[Requirement] Please return the lines of the records below exactly, from the line containing "1. ✅ **Security" up to and including the line containing "## Related Work".

══════

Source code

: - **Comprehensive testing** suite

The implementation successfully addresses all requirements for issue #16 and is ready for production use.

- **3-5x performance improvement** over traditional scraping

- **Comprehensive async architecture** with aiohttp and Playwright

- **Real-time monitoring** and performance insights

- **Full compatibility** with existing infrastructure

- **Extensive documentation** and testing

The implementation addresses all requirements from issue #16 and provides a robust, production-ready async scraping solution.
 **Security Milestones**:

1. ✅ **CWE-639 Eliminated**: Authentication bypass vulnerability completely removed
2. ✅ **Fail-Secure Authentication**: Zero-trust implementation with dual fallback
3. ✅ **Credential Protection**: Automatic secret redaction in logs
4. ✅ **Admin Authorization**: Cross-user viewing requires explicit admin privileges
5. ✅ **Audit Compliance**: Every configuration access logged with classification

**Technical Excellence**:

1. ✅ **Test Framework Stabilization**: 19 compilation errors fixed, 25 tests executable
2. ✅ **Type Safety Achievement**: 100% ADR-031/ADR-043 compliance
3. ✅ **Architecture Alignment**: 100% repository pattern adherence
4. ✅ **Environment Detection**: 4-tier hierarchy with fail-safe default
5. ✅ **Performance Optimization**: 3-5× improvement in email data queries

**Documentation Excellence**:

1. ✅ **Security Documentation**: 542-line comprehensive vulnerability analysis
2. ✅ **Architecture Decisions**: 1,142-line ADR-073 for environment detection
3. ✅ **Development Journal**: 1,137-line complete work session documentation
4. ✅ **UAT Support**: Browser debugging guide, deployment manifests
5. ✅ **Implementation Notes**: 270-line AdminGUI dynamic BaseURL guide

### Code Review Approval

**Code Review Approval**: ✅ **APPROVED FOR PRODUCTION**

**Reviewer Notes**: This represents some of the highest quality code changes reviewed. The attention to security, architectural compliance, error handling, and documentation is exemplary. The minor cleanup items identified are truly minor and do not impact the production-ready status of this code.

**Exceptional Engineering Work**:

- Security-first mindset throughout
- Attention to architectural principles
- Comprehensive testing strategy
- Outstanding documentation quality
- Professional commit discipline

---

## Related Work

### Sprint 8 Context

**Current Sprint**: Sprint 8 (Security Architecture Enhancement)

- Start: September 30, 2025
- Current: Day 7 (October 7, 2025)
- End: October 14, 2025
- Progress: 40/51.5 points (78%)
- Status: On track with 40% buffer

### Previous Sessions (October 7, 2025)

══════

[Exercise output]
1. ✅ **Security Documentation**: 542-line comprehensive vulnerability analysis
2. ✅ **Architecture Decisions**: 1,142-line ADR-073 for environment detection
3. ✅ **Development Journal**: 1,137-line complete work session documentation
4. ✅ **UAT Support**: Browser debugging guide, deployment manifests
5. ✅ **Implementation Notes**: 270-line AdminGUI dynamic BaseURL guide

### Code Review Approval

**Code Review Approval**: ✅ **APPROVED FOR PRODUCTION**

**Reviewer Notes**: This represents some of the highest quality code changes reviewed. The attention to security, architectural compliance, error handling, and documentation is exemplary. The minor cleanup items identified are truly minor and do not impact the production-ready status of this code.

**Exceptional Engineering Work**:

- Security-first mindset throughout
- Attention to architectural principles
- Comprehensive testing strategy
- Outstanding documentation quality
- Professional commit discipline

---

## Related Work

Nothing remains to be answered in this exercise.